The conference, scheduled for 1400 GMT on Thursday, is a critical focus for investors in a market that remains highly volatile, with experts warning that without concerted action -- expectations are for a 10 million barrel-a-day cut -- the commodity could suffer another painful sell-off.

But hopes are that a deal can be done. Last week US President Donald Trump claimed Russia and Saudi Arabia would step back from their stand-off and agree to slash output.

Then OPEC kingpin Saudi Arabia called for an urgent meeting of producers "to try to reach a fair deal" to "stabilise the oil market" following a phone call between its Crown Prince Mohammed bin Salman and Trump.

And on Wednesday, Bloomberg News reported that Moscow said it is willing to cut its output by about 1.6 million barrels a day, or about 15 percent, smoothing the path towards a deal.

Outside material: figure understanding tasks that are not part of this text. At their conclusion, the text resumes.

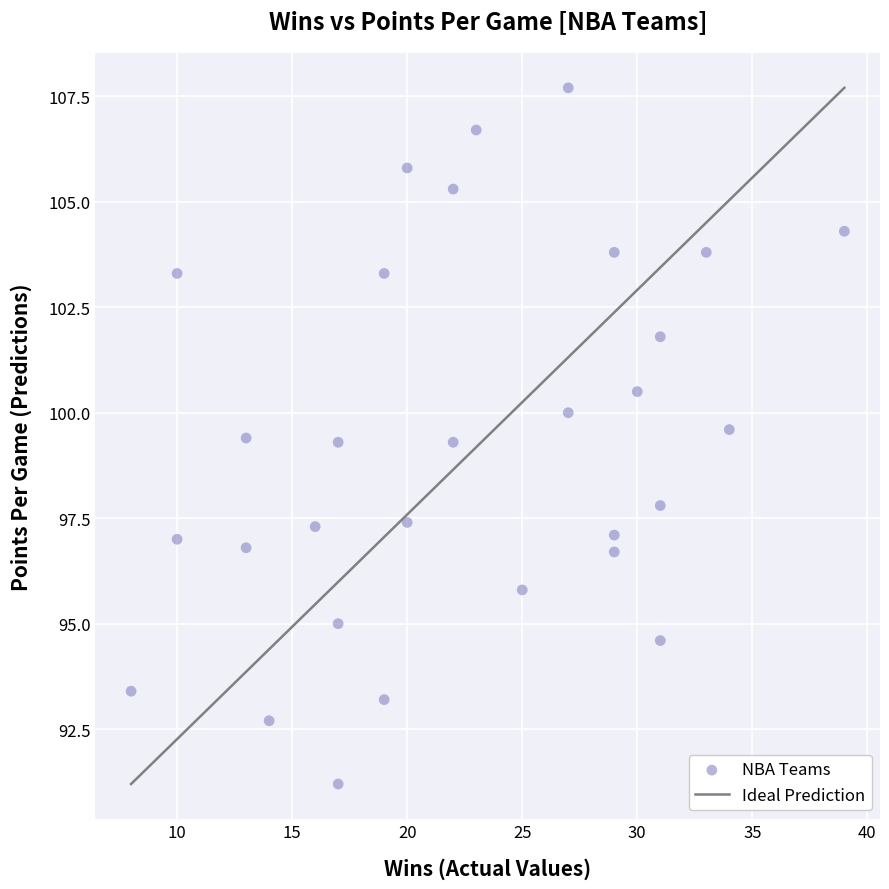

What is the range of Y values (max minus min)?

16.5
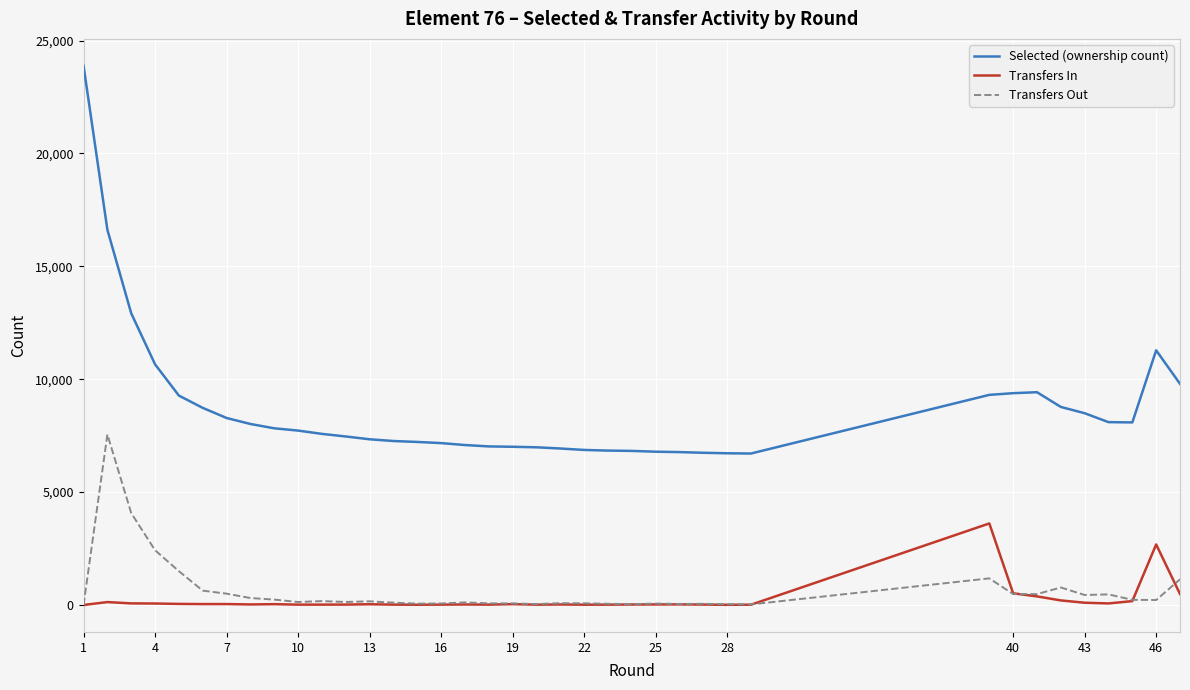

Which series has the largest range (max minus min)?

Selected (ownership count)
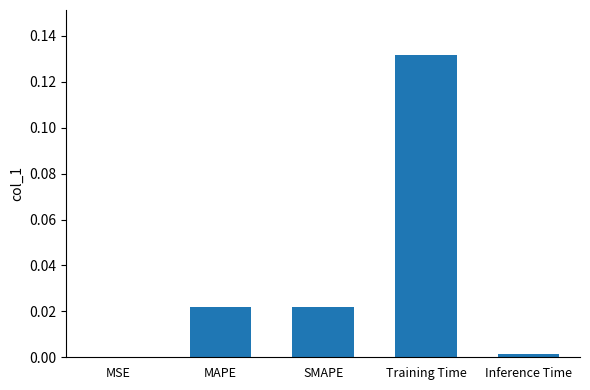

At which category does the chart reach its peak across all series?

Training Time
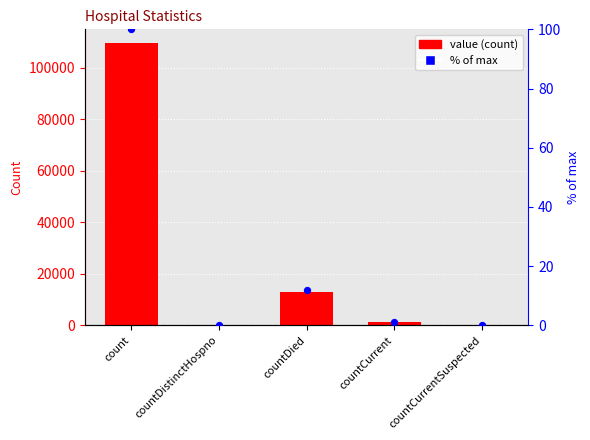

Is the value of % of max at countDied greater than the value of value at count?

No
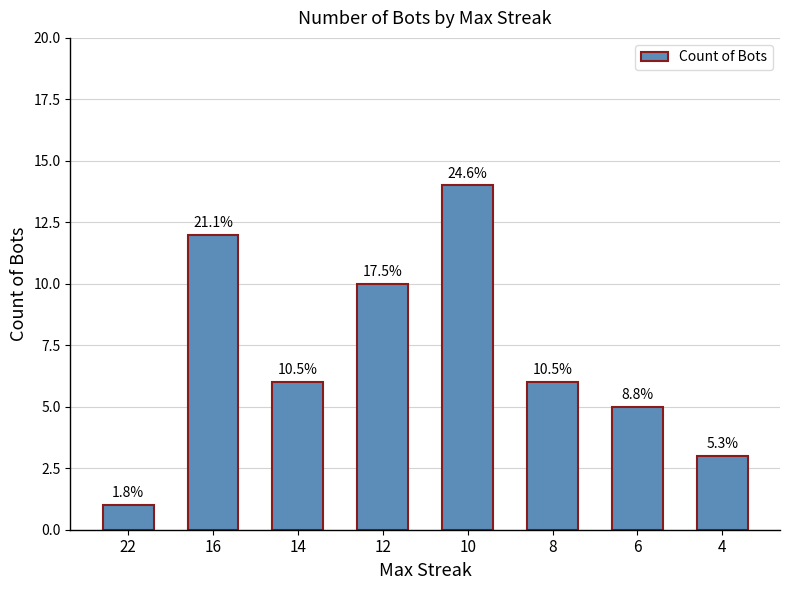

What is the change in value from 10 to 8?

-8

"The extraordinary producing-countries meeting is the only hope on the horizon for the market that could prevent a total price collapse," said Bjornar Tonhaugen, head of oil markets at Rystad Energy.

Saudi Arabia will on Friday host a separate virtual gathering of energy ministers from the Group of 20 major economies in a similar bid to ensure "market stability".

Oil prices have slumped since the beginning of the year as the COVID-19 pandemic sends the planet into lockdown and brings the global economy to a virtual standstill.

Compounding the problem, Riyadh and Moscow have both ramped up output in a bid to hold on to market share and undercut US shale producers.

But Russian President Vladimir Putin said on Friday that Moscow was prepared to discuss a reduction of about 10 million barrels per day (bpd) in order to "balance the market" and curb oversupply.

That is roughly equivalent to what Saudi Arabia and Russia both produced each day in February, according to OPEC data.

- Output cutbacks need consensus -

"Saudi Arabia and Russia have been extremely clear that they will cut production if -- and only if -- other major oil producers join in as well," said SEB oil analyst, Bjarne Schieldrop.

However, there are worries about the participation of Washington.

The US is battling to breathe new life into its shale industry, which has transformed the nation into the world's top producer, but which cannot sustain its high cost base as prices collapse.

Yet its oil sector appears reluctant to trim production, having extracted a near-record 13 million barrels per day in the final week of March. This fell to 12.4 million bpd last week.

At the same time, the global supply glut has pushed oil storage to its maximum limits, forcing many producers to scale back output.

Ten oil-producing nations from outside the wider OPEC+ alliance, including the United States, have been asked to take part in Thursday's meeting, Russian news agency TASS reported.

Canada, Britain, Norway, Brazil, Argentina, Colombia, Egypt, Indonesia, and Trinidad and Tobago have also been invited.

The International Energy Agency warned Monday that the world is set for its first annual decline in oil consumption in more than a decade because of the coronavirus pandemic.

The outbreak has shut down large swathes of the global economy, including key sectors such as air travel, manufacturing and retail.

The globaloil glut could reach 25 million bpd in April, according to Rystad Energy.